The Indigenous Study Space of Bata Library: Safe Space, or Potential Zone of Segregation?

Bata Library under construction during the 2017-2018 academic year, as seen from East Bank. Photo by Kortney Dunsby.

The newly-reopened Bata library has been a hit in terms of popularity, with students crowding to the library for its newfound resources, like the tech labs, student group work rooms, and solo-work spaces. Yet Bata has not been completed in its entirety quite yet.

As many students have noticed, on the fourth floor of the library there is an empty (or close to empty) room overlooking the river: room 410. Unlike the other rooms on the fourth floor, this room does not have restricted access, and it seems many forgo the door and signage dubbing it the Centre for Indigenous Studies. Yet what sort of environment does that make it?

Being the only dedicated Indigenous Studies space on all of West Bank, the room has been in use by Indigenous Students since the reopening. It was made for those who wanted a space where they could have a shared community in the library that could be called their own. Yet situations have arisen that have made the space not only unwelcoming to Indigenous students, but a space in which they become the subjects of segregation and prejudice.

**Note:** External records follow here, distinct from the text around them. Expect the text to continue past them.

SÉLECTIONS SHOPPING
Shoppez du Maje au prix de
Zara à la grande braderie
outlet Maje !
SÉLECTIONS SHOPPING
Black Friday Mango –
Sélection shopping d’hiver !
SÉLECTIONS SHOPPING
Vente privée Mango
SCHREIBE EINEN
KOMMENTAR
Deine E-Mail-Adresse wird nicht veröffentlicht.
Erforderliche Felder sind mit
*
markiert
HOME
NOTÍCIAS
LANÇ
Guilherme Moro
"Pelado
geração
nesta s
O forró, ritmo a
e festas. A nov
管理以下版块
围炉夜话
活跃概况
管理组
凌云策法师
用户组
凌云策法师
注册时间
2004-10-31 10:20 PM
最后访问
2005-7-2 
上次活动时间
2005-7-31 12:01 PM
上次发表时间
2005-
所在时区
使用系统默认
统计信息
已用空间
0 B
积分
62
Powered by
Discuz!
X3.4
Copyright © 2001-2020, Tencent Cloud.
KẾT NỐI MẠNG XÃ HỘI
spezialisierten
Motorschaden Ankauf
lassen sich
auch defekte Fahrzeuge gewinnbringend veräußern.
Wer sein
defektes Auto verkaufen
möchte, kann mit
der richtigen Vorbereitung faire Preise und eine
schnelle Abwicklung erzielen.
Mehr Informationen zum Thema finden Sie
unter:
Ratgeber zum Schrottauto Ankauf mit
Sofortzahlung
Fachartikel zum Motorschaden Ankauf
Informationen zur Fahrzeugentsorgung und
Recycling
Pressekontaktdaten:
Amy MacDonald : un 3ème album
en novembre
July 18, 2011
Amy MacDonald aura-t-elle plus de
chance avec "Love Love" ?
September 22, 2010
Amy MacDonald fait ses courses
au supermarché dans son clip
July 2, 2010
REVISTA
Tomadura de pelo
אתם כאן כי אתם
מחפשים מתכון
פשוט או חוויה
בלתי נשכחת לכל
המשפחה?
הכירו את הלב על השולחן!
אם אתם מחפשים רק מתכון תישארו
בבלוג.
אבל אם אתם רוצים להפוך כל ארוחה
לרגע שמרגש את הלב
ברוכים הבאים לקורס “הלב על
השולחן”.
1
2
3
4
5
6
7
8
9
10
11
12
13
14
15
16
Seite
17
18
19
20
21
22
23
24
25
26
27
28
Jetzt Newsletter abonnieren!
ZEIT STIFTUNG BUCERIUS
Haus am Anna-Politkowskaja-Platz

In one such situation, students that have otherwise decided to go unidentified spoke of a situation in which one non-Indigenous student cursed them, “F-ing Indigenous kids and their f-ing privilege” in a face off with a non-Indigenous student who had unrightfully claimed the space. Said non-Indigenous student was eventually escorted from the space and the library, Security explaining that the rights to that room are specifically for Indigenous students, or those in Indigenous studies.

Yet how is an empty room with mere extra chairs and tables supposed to represent the Indigenous community and its purpose? Evidently the sign next to the door never draws any attention — rather, the use of the room is just a sort of finders keepers, with many Indigenous students constantly turned away from a room full of non-Indigenous students misusing the space.

At a meeting organized by more powerful positions from the Indigenous Studies Department and graduate students, ideas for improving the room were thrown around. Ideas like having traditional Indigenous medicines, Indigenous art created by students, and flags of the different nations that the campus occupies being available. Yet one concept that came from multiple students, graduate students included, was the idea of making the space inclusive; putting a scanning system on the room, similar to the graduate rooms on the same floor. A safeguard for those Indigenous students seeking that space on that side of campus, only those identifying as Indigenous as well as any students undertaking a degree through the Indigenous Studies Department would be allowed access.

Yet is this something that we, as students, need? Is it another way of potentially separating and causing more of a divide between students? Another option was to make the room an open all-access space, once it’s decorated more accordingly. But would it only end in the same segregated fervor, a hit or miss situation, where Indigenous students can potentially access the space once a day when it’s completely empty? One suggestion was to make it a bookable space, but would that only end in the same situation? Indigenous students constantly left on the back burner, while the room would be booked solely by those seeking it as the empty space it has been ever since Bata library opened again?

To say the least, the Indigenous Studies Department and the First Peoples House of Learning have their eyes on the space, the only extension of each department on West bank. They want the space to be a success and an extension of the existing spaces, but what future does it hold? Will it be a successful extension, or a room to further prove that West Bank is the representation of colonial living and learning on campus?